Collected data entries
"""

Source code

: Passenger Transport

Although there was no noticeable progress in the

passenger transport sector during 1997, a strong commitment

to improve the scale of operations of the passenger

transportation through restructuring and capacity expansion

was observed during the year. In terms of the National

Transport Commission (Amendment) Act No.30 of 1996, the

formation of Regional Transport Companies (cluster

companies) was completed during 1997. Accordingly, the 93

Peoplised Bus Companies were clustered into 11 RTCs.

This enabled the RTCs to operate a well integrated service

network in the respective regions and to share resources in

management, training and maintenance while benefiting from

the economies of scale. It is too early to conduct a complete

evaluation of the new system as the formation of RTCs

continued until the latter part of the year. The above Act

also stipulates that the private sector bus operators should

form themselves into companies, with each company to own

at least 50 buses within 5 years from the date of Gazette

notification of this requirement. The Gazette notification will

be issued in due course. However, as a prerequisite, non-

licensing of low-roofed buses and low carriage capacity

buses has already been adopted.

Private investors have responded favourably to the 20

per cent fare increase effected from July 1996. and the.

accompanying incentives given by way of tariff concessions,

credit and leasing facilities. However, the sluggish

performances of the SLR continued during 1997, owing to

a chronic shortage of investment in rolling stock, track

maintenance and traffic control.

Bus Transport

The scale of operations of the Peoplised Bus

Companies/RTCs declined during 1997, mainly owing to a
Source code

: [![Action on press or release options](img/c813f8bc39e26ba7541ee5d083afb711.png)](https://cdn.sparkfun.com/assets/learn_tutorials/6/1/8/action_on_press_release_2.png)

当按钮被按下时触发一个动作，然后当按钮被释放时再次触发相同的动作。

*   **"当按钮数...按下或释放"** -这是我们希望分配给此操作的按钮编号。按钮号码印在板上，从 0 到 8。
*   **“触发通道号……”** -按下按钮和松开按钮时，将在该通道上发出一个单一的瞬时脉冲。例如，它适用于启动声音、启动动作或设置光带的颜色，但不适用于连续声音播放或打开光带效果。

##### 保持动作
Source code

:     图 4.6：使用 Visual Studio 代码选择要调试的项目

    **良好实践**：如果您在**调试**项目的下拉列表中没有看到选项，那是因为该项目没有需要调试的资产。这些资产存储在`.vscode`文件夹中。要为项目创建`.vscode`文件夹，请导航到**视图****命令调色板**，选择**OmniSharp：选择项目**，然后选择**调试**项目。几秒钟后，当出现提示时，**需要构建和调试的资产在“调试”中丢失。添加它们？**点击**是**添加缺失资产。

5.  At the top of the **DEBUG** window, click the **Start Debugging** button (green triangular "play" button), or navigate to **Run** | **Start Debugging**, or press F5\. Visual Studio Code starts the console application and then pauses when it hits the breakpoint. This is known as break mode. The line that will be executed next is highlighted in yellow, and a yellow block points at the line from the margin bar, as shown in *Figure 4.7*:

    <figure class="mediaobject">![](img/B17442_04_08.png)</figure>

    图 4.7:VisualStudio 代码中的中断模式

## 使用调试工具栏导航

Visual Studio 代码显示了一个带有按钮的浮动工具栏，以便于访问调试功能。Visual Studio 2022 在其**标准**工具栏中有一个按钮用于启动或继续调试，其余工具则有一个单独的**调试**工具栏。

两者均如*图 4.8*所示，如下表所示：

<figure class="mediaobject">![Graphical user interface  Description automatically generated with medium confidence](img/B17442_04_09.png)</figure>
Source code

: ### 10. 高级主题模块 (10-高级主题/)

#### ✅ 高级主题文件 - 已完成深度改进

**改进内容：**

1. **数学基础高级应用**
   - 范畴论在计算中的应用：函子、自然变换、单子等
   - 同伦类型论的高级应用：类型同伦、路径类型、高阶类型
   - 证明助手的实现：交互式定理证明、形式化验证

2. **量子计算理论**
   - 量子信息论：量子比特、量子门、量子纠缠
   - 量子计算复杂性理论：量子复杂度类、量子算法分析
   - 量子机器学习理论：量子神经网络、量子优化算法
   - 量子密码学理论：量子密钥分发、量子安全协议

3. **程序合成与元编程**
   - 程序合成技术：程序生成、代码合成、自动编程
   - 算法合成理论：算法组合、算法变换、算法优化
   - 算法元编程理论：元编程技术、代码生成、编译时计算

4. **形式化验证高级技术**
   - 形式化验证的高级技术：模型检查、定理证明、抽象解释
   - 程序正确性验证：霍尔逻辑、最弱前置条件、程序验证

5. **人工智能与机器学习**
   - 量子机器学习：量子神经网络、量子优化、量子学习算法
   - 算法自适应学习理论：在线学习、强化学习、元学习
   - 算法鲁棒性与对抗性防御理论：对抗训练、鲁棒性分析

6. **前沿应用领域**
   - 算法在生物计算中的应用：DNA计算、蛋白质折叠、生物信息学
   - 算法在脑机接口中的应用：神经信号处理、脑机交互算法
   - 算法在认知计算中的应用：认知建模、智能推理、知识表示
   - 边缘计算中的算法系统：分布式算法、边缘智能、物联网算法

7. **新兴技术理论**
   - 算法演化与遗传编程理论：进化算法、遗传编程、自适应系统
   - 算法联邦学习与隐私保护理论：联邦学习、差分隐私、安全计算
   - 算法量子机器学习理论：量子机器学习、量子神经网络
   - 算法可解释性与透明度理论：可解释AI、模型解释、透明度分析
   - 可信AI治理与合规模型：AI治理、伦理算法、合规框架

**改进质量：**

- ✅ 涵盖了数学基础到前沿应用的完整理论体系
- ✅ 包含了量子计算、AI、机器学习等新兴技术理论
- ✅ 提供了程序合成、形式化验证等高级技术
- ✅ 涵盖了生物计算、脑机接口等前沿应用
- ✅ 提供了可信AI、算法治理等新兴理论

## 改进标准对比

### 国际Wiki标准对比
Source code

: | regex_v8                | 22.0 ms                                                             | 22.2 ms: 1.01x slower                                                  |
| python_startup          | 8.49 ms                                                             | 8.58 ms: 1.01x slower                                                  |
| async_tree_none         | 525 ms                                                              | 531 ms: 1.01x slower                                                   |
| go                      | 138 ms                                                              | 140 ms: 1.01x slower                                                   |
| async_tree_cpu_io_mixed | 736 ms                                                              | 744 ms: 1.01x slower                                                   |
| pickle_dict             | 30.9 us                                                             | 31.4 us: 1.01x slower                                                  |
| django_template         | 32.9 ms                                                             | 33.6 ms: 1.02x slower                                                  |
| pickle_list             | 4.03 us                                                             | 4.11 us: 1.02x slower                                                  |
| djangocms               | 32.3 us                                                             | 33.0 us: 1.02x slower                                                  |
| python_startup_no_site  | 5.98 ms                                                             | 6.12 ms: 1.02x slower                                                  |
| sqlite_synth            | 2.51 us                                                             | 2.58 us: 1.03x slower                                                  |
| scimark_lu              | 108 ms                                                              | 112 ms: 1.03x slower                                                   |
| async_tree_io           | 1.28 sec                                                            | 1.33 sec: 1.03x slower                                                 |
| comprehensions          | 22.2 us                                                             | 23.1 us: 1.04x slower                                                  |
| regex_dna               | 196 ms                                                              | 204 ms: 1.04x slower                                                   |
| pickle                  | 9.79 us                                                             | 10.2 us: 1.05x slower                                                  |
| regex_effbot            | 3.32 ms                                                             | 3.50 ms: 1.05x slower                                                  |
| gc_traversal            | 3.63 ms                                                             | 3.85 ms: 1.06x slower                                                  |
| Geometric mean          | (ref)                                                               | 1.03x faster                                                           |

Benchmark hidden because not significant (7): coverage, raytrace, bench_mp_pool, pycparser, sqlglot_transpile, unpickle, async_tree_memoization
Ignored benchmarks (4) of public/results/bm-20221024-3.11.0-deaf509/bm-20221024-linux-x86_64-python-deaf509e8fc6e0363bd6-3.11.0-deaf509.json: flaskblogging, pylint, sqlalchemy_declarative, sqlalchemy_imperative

"""

## Exercise brief
Repeat the data above. Change nothing.

## Written response
Source code

: Passenger Transport

Although there was no noticeable progress in the

passenger transport sector during 1997, a strong commitment

to improve the scale of operations of the passenger

transportation through restructuring and capacity expansion

was observed during the year. In terms of the National

Transport Commission (Amendment) Act No.30 of 1996, the

formation of Regional Transport Companies (cluster

companies) was completed during 1997. Accordingly, the 93

Peoplised Bus Companies were clustered into 11 RTCs.

This enabled the RTCs to operate a well integrated service

network in the respective regions and to share resources in

management, training and maintenance while benefiting from

the economies of scale. It is too early to conduct a complete

evaluation of the new system as the formation of RTCs

continued until the latter part of the year. The above Act

also stipulates that the private sector bus operators should

form themselves into companies, with each company to own

at least 50 buses within 5 years from the date of Gazette

notification of this requirement. The Gazette notification will

be issued in due course. However, as a prerequisite, non-

licensing of low-roofed buses and low carriage capacity

buses has already been adopted.

Private investors have responded favourably to the 20

per cent fare increase effected from July 1996. and the.

accompanying incentives given by way of tariff concessions,

credit and leasing facilities. However, the sluggish

performances of the SLR continued during 1997, owing to

a chronic shortage of investment in rolling stock, track

maintenance and traffic control.

Bus Transport

The scale of operations of the Peoplised Bus

Companies/RTCs declined during 1997, mainly owing to a
Source code

: [![Action on press or release options](img/c813f8bc39e26ba7541ee5d083afb711.png)](https://cdn.sparkfun.com/assets/learn_tutorials/6/1/8/action_on_press_release_2.png)

当按钮被按下时触发一个动作，然后当按钮被释放时再次触发相同的动作。

*   **"当按钮数...按下或释放"** -这是我们希望分配给此操作的按钮编号。按钮号码印在板上，从 0 到 8。
*   **“触发通道号……”** -按下按钮和松开按钮时，将在该通道上发出一个单一的瞬时脉冲。例如，它适用于启动声音、启动动作或设置光带的颜色，但不适用于连续声音播放或打开光带效果。

##### 保持动作
Source code

:     图 4.6：使用 Visual Studio 代码选择要调试的项目

    **良好实践**：如果您在**调试**项目的下拉列表中没有看到选项，那是因为该项目没有需要调试的资产。这些资产存储在`.vscode`文件夹中。要为项目创建`.vscode`文件夹，请导航到**视图****命令调色板**，选择**OmniSharp：选择项目**，然后选择**调试**项目。几秒钟后，当出现提示时，**需要构建和调试的资产在“调试”中丢失。添加它们？**点击**是**添加缺失资产。

5.  At the top of the **DEBUG** window, click the **Start Debugging** button (green triangular "play" button), or navigate to **Run** | **Start Debugging**, or press F5\. Visual Studio Code starts the console application and then pauses when it hits the breakpoint. This is known as break mode. The line that will be executed next is highlighted in yellow, and a yellow block points at the line from the margin bar, as shown in *Figure 4.7*:

    <figure class="mediaobject">![](img/B17442_04_08.png)</figure>

    图 4.7:VisualStudio 代码中的中断模式

## 使用调试工具栏导航

Visual Studio 代码显示了一个带有按钮的浮动工具栏，以便于访问调试功能。Visual Studio 2022 在其**标准**工具栏中有一个按钮用于启动或继续调试，其余工具则有一个单独的**调试**工具栏。

两者均如*图 4.8*所示，如下表所示：

<figure class="mediaobject">![Graphical user interface  Description automatically generated with medium confidence](img/B17442_04_09.png)</figure>
Source code

: ### 10. 高级主题模块 (10-高级主题/)

#### ✅ 高级主题文件 - 已完成深度改进

**改进内容：**

1. **数学基础高级应用**
   - 范畴论在计算中的应用：函子、自然变换、单子等
   - 同伦类型论的高级应用：类型同伦、路径类型、高阶类型
   - 证明助手的实现：交互式定理证明、形式化验证

2. **量子计算理论**
   - 量子信息论：量子比特、量子门、量子纠缠
   - 量子计算复杂性理论：量子复杂度类、量子算法分析
   - 量子机器学习理论：量子神经网络、量子优化算法
   - 量子密码学理论：量子密钥分发、量子安全协议

3. **程序合成与元编程**
   - 程序合成技术：程序生成、代码合成、自动编程
   - 算法合成理论：算法组合、算法变换、算法优化
   - 算法元编程理论：元编程技术、代码生成、编译时计算

4. **形式化验证高级技术**
   - 形式化验证的高级技术：模型检查、定理证明、抽象解释
   - 程序正确性验证：霍尔逻辑、最弱前置条件、程序验证

5. **人工智能与机器学习**
   - 量子机器学习：量子神经网络、量子优化、量子学习算法
   - 算法自适应学习理论：在线学习、强化学习、元学习
   - 算法鲁棒性与对抗性防御理论：对抗训练、鲁棒性分析

6. **前沿应用领域**
   - 算法在生物计算中的应用：DNA计算、蛋白质折叠、生物信息学
   - 算法在脑机接口中的应用：神经信号处理、脑机交互算法
   - 算法在认知计算中的应用：认知建模、智能推理、知识表示
   - 边缘计算中的算法系统：分布式算法、边缘智能、物联网算法

7. **新兴技术理论**
   - 算法演化与遗传编程理论：进化算法、遗传编程、自适应系统
   - 算法联邦学习与隐私保护理论：联邦学习、差分隐私、安全计算
   - 算法量子机器学习理论：量子机器学习、量子神经网络
   - 算法可解释性与透明度理论：可解释AI、模型解释、透明度分析
   - 可信AI治理与合规模型：AI治理、伦理算法、合规框架

**改进质量：**

- ✅ 涵盖了数学基础到前沿应用的完整理论体系
- ✅ 包含了量子计算、AI、机器学习等新兴技术理论
- ✅ 提供了程序合成、形式化验证等高级技术
- ✅ 涵盖了生物计算、脑机接口等前沿应用
- ✅ 提供了可信AI、算法治理等新兴理论

## 改进标准对比

### 国际Wiki标准对比
Source code

: | regex_v8                | 22.0 ms                                                             | 22.2 ms: 1.01x slower                                                  |
| python_startup          | 8.49 ms                                                             | 8.58 ms: 1.01x slower                                                  |
| async_tree_none         | 525 ms                                                              | 531 ms: 1.01x slower                                                   |
| go                      | 138 ms                                                              | 140 ms: 1.01x slower                                                   |
| async_tree_cpu_io_mixed | 736 ms                                                              | 744 ms: 1.01x slower                                                   |
| pickle_dict             | 30.9 us                                                             | 31.4 us: 1.01x slower                                                  |
| django_template         | 32.9 ms                                                             | 33.6 ms: 1.02x slower                                                  |
| pickle_list             | 4.03 us                                                             | 4.11 us: 1.02x slower                                                  |
| djangocms               | 32.3 us                                                             | 33.0 us: 1.02x slower                                                  |
| python_startup_no_site  | 5.98 ms                                                             | 6.12 ms: 1.02x slower                                                  |
| sqlite_synth            | 2.51 us                                                             | 2.58 us: 1.03x slower                                                  |
| scimark_lu              | 108 ms                                                              | 112 ms: 1.03x slower                                                   |
| async_tree_io           | 1.28 sec                                                            | 1.33 sec: 1.03x slower                                                 |
| comprehensions          | 22.2 us                                                             | 23.1 us: 1.04x slower                                                  |
| regex_dna               | 196 ms                                                              | 204 ms: 1.04x slower                                                   |
| pickle                  | 9.79 us                                                             | 10.2 us: 1.05x slower                                                  |
| regex_effbot            | 3.32 ms                                                             | 3.50 ms: 1.05x slower                                                  |
| gc_traversal            | 3.63 ms                                                             | 3.85 ms: 1.06x slower                                                  |
| Geometric mean          | (ref)                                                               | 1.03x faster                                                           |

Benchmark hidden because not significant (7): coverage, raytrace, bench_mp_pool, pycparser, sqlglot_transpile, unpickle, async_tree_memoization
Ignored benchmarks (4) of public/results/bm-20221024-3.11.0-deaf509/bm-20221024-linux-x86_64-python-deaf509e8fc6e0363bd6-3.11.0-deaf509.json: flaskblogging, pylint, sqlalchemy_declarative, sqlalchemy_imperative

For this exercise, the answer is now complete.